Jusqu'à quatre ou cinq personnes, oui, et les profils y trouvent enfin leur usage. Au-delà, la limite n'est pas la mécanique mais la logistique : réservoir d'eau, bac à grains et bac à marc se vident au rythme du nombre de cafés, et c'est toujours la même personne qui s'en occupe. Comptez qu'à dix buveurs, le remplissage devient une tâche quotidienne — mieux vaut alors une machine à grand réservoir, ou accepter le coût unitaire d'un système à capsules.

Notre verdict sur la Philips Série 5400

C'est une machine à grain complète dont le seul argument vraiment décisif est le plus discret de sa fiche : le LatteGo se rince en deux pièces, sans un seul tuyau. Les douze spécialités et l'écran tactile se retrouvent ailleurs ; ce détail d'entretien, lui, décide si vous ferez encore des cappuccinos dans six mois.

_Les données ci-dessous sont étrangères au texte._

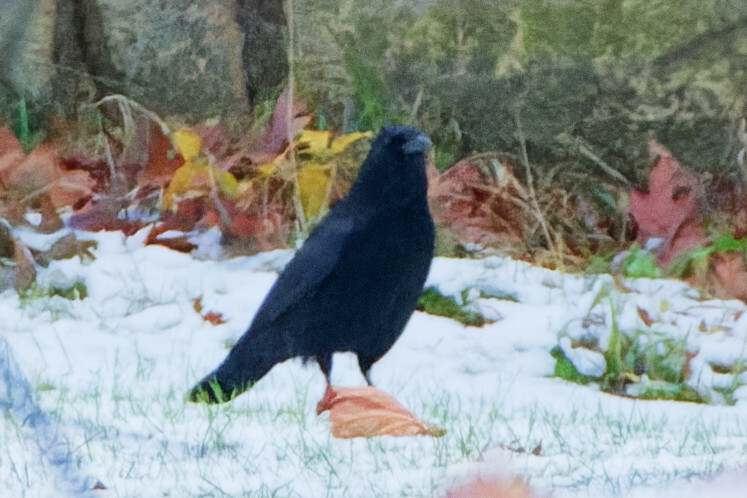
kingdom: Animalia
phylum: Chordata
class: Aves
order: Passeriformes
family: Corvidae
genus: Corvus
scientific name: Corvus corone
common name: Carrion crow
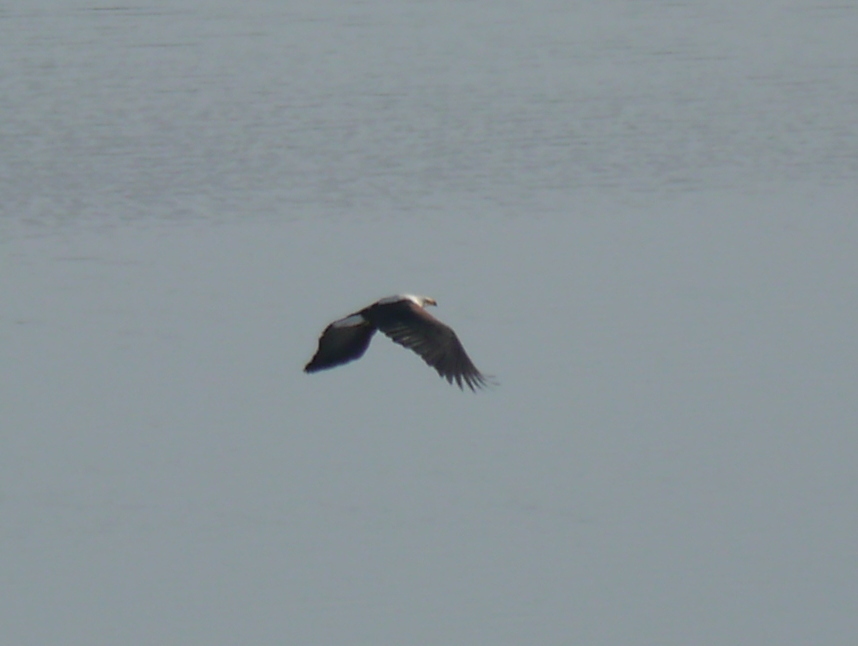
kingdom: Animalia
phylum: Chordata
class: Aves
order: Accipitriformes
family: Accipitridae
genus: Haliaeetus
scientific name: Haliaeetus vocifer
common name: African fish eagle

Notre conseil : prenez la 5400 si vous buvez lacté tous les jours ou si vous êtes trois et plus ; restez sur une série inférieure si vous buvez noir en solo. Un circuit de lait qui ne sert pas est la dépense la moins rentable d'une cuisine — et une machine simple utilisée chaque matin bat toujours une machine complète abandonnée. Le cran en dessous, avec ses quatre à cinq boissons, est détaillé sur notre page de la Philips Série 2200 pour la version la plus dépouillée de cette logique.

La checklist avant de commander :

  1. Comptez vos boissons lactées d'une semaine ordinaire, pas d'une semaine idéale.
  2. Comptez vos utilisateurs réguliers : en dessous de trois, les quatre profils resteront vides.
  3. Demandez la référence complète et la présence confirmée du LatteGo — EP5447/90, EP5547/90, EP5441/50…
  4. Vérifiez que votre boisson habituelle figure bien dans les douze spécialités.
  5. Chiffrez votre café au kilo et votre lait au litre : sur cinq ans, ils pèseront plus lourd que la machine.
💡 Le test des trente secondes — avant d'acheter une machine à boissons lactées, demandez à voir le circuit démonté en magasin et chronométrez le remontage. Au-delà d'une minute, vous ne le ferez pas tous les jours : prenez la machine sans système lacté et gardez l'argent pour du meilleur café.